(JTA) — Iran’s parliament threatened to reduce its cooperation with the United Nations nuclear watchdog agency and approved plans to build ten new uranium enrichment facilities.
Sunday’s call by Iranian Parliament Speaker Ali Larijani to "form a new type of relationship with the West," backed by a statement from lawmakers read in parliament, comes two days after the International Atomic Energy Agency board of governors voted to censure Iran for building a nuclear enrichment facility in secret and demanded it freeze its nuclear enrichment program.
"If the West continues to pressure us, then parliament can review Iran’s cooperation level with the IAEA," Larijani said.
The Iranian parliament ordered the government in 2006 to cease cooperation with the IAEA after the agency reported it to the U.N. Security Council, according to reports.
Last Friday’s IAEA resolution, which passed 25-3 with six abstentions, was significant because it was backed by all six major world powers, including Russia and China.

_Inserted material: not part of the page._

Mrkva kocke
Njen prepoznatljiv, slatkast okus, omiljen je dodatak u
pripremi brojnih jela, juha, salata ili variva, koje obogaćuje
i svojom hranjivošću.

Both of those countries have been reluctant to go along with Western efforts to sanction Iran for its nuclear program, although it remains unclear if the vote signaled that Russia and China would support further punitive measures.

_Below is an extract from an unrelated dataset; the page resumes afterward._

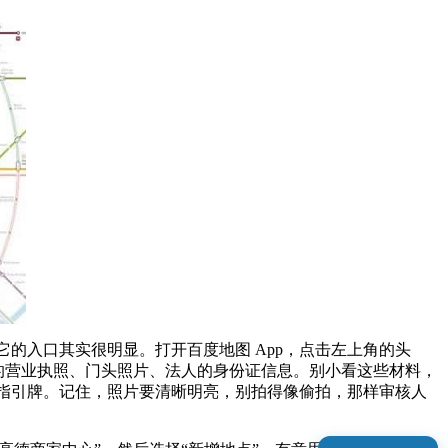
的入口其实很明显。打开百度地图 App，点击左上角的头
司的营业执照、门头照片、法人的身份证信息。别小看这些材料，
指引牌。记住，照片要清晰明亮，别拍得像偷拍，那样审核人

The only three nations to vote against the resolution were Cuba, Venezuela and Malaysia.
Iran’s chief delegate to the atomic agency, Ali Asghar Soltanieh, told the meeting that the resolution would not change Iran’s plans, according to media reports.
"Neither resolutions of the board of governors nor those of the United Nations Security Council, neither sanctions nor the threat of military attacks, can interrupt peaceful nuclear activities in Iran, even a second," he said in remarks made available to reporters.

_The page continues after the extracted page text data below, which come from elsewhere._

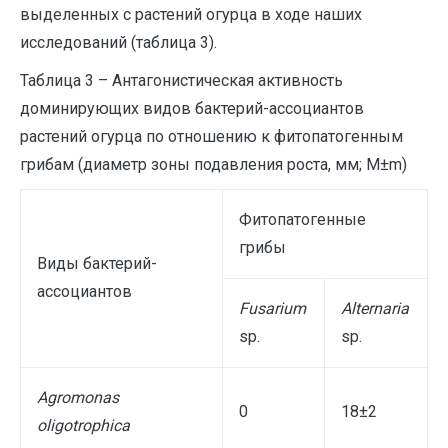
выделенных с растений огурца в ходе наших
исследований (таблица 3).
Таблица 3 – Антагонистическая активность
доминирующих видов бактерий-ассоциантов
растений огурца по отношению к фитопатогенным
грибам (диаметр зоны подавления роста, мм; M±m)
Фитопатогенные
грибы
Виды бактерий-
ассоциантов
Fusarium
Alternaria
sp.
sp.
Agromonas
0
18±2
oligotrophica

Israel commended the passage of the resolution.
"The importance of the resolution is in its determination that Iran is continuing to defy the resolutions of both the Security Council and the IAEA board of governors, as well as its expression of concern over the fact that Iran is building its enrichment facility in Qom in secret," said Israeli Embassy spokesman Jonathan Peled. "The demand to immediately halt the construction of this facility is of extreme importance."
On Nov. 26, IAEA head Mohamed ElBaradei told a meeting of the agency’s 35-nation board of governors that the IAEA investigation into Iran’s alleged nuclear weapons program is at "a dead end" due to Iran’s lack of cooperation.
ElBaradei is stepping down Monday as agency chief.
Iran last week rejected a plan brokered by the Vienna-based agency, under which Iran would relinquish the bulk of the uranium it had enriched to low levels, sending it to Russia and then France for further enrichment; it then would be returned to Iran. Six world powers, including the United States, had endorsed the deal.
In a counter-offer, Iranian Foreign Ministry spokesman Ramin Mehmanparast said in a news conference Nov. 24 that Tehran would send its low-enriched uranium abroad for further enrichment if it received 20 percent pure uranium processed abroad at the same time as a guarantee, according to reports.